• [Quoted text]:
--- start ---

FIG. 4 shows integration of the invention into the MDCT-Stereo framework. The left and right input channels of the input signal 402 in time domain are denoted as l and r, respectively, and are processed in blocks (frames). The input signals 402 are transformed (to obtain signal 403) to the frequency domain, e.g. using the MDCT at stage 423, and pre-processed, e.g. with TNS (also indicated in stage 423). Different time-to-frequency transforms or pre-processing methods (along or without TNS) can be applied.
The LTP parameter calculation block 315 may be same as block 115 in FIG. 1 and/or functionally equivalent to what is described in [2], except that (in examples) the output gain values g_land g_rare not quantized and are normalized to the range [0, 1.0]. Quantization of the gains is denoted by the downstream Q blocks and may be the same as applied in [2]. The unquantized gains are processed by the Tilt Synchronization Stage (characteristic determiner) 440 (640) to generate the current frame's spectral tilt values to be used in FDNS, gl′ and gr′ may be as
$g_{l}^{'} = {\begin{matrix} \frac{g_{l} + g_{r}}{2}, & if n > β (second characeristic state) \\ g_{l}, & otherwise (first characeristic state) \end{matrix}$ $g_{r}^{'} = {\begin{matrix} \frac{g_{l} + g_{r}}{2}, & if n > β (second characeristic state) \\ g_{r}, & otherwise (first characeristic state) \end{matrix}$
$n = (1 - \frac{n_{MS}}{n_{bands}}),$
where nMS is the number of M/S-coded bands for the previous frame as determined in the stereo processing block (as described in [1]), nbands is the total number of frequency bands used in the stereo processing and β is a threshold value below which mainly M/S coding is expected to be chosen in the later stereo processing. β can be e.g. 0.2. If the current frame is further divided into subframes (e.g. by using block-switching), then n is calculated for each subframe individually and the average is used. Alternatively, instead of using the average n over all subframe, the value obtained for n in the last subframe only can be used. As no previous frame is available at the beginning of the signal, n is set to 1 in the first frame.

--- end ---

• [What to work on]:
1) List every reference numeral that the stereo coding passage attaches to a signal, stage, or block, along with what each one labels.
2) Copy the stretch of the stereo coding passage from "FIG. 4 shows" through "can be applied.".
The items after the stereo coding passage have nothing to do with this work.

• [Provided material]:
--- start ---

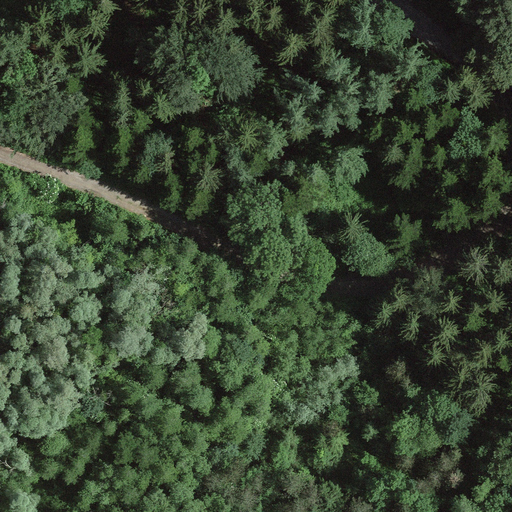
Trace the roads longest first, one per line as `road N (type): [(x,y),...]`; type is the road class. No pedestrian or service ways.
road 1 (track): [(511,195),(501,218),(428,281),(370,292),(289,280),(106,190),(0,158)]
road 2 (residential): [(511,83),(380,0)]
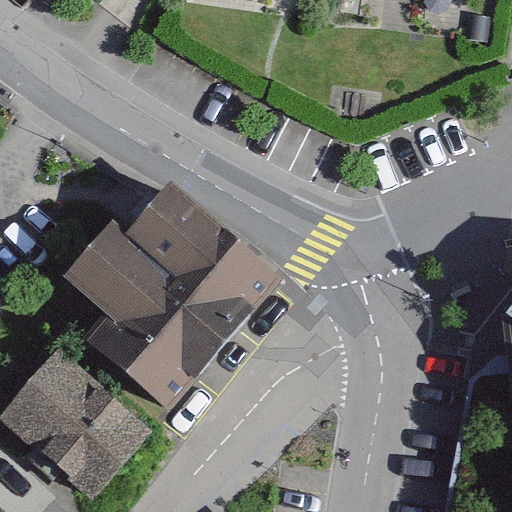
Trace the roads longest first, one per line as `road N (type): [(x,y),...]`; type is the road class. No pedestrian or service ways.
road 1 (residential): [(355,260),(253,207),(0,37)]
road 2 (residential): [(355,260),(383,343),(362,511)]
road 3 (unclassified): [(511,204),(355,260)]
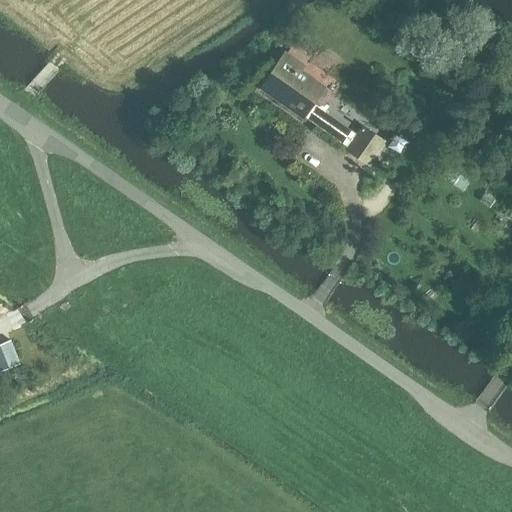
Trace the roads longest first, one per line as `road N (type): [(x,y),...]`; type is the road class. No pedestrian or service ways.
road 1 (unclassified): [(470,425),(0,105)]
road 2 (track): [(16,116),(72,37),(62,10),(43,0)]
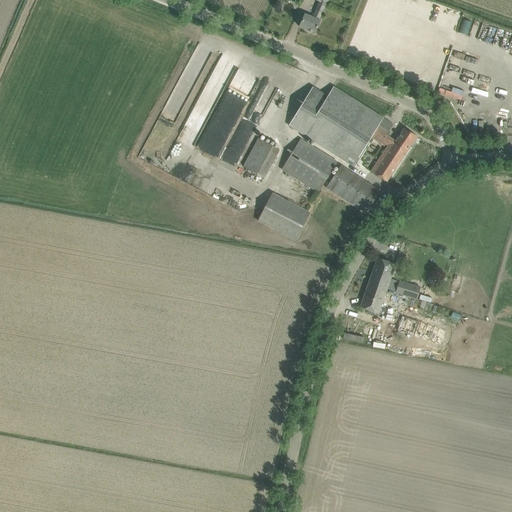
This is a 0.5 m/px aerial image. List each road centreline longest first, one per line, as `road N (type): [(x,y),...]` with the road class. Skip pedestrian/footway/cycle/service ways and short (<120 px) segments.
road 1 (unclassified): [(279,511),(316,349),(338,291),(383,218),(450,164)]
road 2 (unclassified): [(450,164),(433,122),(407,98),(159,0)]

--- end ---
--- start ---

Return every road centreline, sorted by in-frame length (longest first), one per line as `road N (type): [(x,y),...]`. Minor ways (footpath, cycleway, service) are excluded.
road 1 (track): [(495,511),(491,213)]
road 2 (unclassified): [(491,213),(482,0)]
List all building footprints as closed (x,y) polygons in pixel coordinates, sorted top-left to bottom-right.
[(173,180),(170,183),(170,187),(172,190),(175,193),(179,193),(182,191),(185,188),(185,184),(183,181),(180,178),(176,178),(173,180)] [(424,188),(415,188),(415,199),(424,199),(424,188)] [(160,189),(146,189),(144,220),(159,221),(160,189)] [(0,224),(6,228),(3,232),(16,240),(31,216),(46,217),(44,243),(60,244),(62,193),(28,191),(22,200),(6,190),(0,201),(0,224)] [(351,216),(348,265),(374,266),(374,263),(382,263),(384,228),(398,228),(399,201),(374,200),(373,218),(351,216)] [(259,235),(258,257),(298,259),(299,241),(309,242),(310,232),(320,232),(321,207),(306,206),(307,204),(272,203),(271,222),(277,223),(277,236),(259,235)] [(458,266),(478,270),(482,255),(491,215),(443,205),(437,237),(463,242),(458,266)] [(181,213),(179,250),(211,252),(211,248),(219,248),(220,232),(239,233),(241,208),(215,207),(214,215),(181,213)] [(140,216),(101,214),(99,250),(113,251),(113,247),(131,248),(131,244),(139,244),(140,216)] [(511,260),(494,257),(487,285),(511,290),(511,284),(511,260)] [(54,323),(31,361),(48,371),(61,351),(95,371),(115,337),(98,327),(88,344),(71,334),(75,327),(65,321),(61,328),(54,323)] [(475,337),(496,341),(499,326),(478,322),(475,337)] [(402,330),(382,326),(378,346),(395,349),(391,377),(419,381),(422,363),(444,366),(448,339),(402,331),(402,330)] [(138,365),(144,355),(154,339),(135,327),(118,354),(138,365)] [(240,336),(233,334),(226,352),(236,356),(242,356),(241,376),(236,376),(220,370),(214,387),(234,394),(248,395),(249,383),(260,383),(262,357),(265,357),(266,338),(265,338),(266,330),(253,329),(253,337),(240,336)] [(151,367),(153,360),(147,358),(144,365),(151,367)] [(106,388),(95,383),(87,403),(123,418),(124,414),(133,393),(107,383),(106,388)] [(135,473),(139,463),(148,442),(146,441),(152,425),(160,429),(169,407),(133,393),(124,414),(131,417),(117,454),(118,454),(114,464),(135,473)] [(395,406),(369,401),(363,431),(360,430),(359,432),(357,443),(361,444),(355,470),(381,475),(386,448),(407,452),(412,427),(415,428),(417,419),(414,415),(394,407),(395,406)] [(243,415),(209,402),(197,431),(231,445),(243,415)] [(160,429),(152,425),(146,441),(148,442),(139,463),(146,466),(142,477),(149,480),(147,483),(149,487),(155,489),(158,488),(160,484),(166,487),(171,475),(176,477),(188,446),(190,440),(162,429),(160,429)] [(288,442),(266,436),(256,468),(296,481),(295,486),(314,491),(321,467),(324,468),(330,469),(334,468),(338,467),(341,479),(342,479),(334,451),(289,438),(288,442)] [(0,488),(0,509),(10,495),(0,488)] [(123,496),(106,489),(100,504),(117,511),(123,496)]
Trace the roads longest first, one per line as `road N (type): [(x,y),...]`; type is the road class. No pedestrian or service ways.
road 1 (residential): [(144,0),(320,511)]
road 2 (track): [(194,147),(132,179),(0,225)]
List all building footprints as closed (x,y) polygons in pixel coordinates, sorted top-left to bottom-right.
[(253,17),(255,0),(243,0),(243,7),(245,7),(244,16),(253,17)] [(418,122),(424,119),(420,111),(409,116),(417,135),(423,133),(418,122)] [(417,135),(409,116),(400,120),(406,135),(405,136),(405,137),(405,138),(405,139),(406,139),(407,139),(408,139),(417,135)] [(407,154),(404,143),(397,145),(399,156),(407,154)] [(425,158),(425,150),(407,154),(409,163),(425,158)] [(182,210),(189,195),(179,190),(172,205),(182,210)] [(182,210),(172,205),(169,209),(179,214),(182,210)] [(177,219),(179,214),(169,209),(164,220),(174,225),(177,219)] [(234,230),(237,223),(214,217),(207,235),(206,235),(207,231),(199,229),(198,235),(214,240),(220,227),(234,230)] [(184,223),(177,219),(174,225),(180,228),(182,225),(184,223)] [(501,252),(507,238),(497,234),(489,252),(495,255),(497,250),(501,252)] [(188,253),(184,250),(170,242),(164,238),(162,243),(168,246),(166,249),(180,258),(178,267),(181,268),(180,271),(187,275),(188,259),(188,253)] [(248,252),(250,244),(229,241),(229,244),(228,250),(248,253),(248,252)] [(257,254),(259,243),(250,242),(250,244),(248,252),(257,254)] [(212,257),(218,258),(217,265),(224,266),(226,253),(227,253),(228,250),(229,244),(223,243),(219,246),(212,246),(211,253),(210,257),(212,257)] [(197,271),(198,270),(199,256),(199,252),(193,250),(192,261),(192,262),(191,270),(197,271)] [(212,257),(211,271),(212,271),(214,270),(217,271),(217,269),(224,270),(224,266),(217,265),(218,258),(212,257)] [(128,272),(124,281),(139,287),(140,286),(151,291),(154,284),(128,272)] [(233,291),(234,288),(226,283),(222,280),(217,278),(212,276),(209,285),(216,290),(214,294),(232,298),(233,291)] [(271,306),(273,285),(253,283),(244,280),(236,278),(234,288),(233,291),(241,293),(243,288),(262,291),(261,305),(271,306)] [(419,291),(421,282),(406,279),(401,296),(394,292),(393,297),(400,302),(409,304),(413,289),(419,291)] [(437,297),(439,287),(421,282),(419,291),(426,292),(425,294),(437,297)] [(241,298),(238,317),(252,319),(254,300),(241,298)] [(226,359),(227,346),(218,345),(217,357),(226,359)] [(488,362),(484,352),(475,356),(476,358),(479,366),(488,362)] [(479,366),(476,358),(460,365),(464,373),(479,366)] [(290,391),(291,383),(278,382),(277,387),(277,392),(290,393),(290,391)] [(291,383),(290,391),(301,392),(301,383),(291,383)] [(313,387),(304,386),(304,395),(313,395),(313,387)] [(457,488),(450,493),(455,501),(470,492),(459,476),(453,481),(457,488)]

--- end ---

• [Responses to the exercise]:
1)
- 402: the input signal (input signals)
- 403: the transformed signal
- 423: the MDCT and TNS stage
- 315: the LTP parameter calculation block
- 115: the block in FIG. 1
- 440: the Tilt Synchronization Stage (characteristic determiner)
- 640: the Tilt Synchronization Stage (characteristic determiner)

2)
FIG. 4 shows integration of the invention into the MDCT-Stereo framework. The left and right input channels of the input signal 402 in time domain are denoted as l and r, respectively, and are processed in blocks (frames). The input signals 402 are transformed (to obtain signal 403) to the frequency domain, e.g. using the MDCT at stage 423, and pre-processed, e.g. with TNS (also indicated in stage 423). Different time-to-frequency transforms or pre-processing methods (along or without TNS) can be applied.